WHAT IS BEING ASKED - Return the listing that follows, word for word.

GIVEN DATA -
# # # # # # #
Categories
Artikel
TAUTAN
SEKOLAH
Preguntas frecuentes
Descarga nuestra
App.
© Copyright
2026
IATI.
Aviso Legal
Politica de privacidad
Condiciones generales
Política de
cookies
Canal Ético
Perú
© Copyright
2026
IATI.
# # # # # # #
WRITTEN ANSWER -
Categories
Artikel
TAUTAN
SEKOLAH
Preguntas frecuentes
Descarga nuestra
App.
© Copyright
2026
IATI.
Aviso Legal
Politica de privacidad
Condiciones generales
Política de
cookies
Canal Ético
Perú
© Copyright
2026
IATI.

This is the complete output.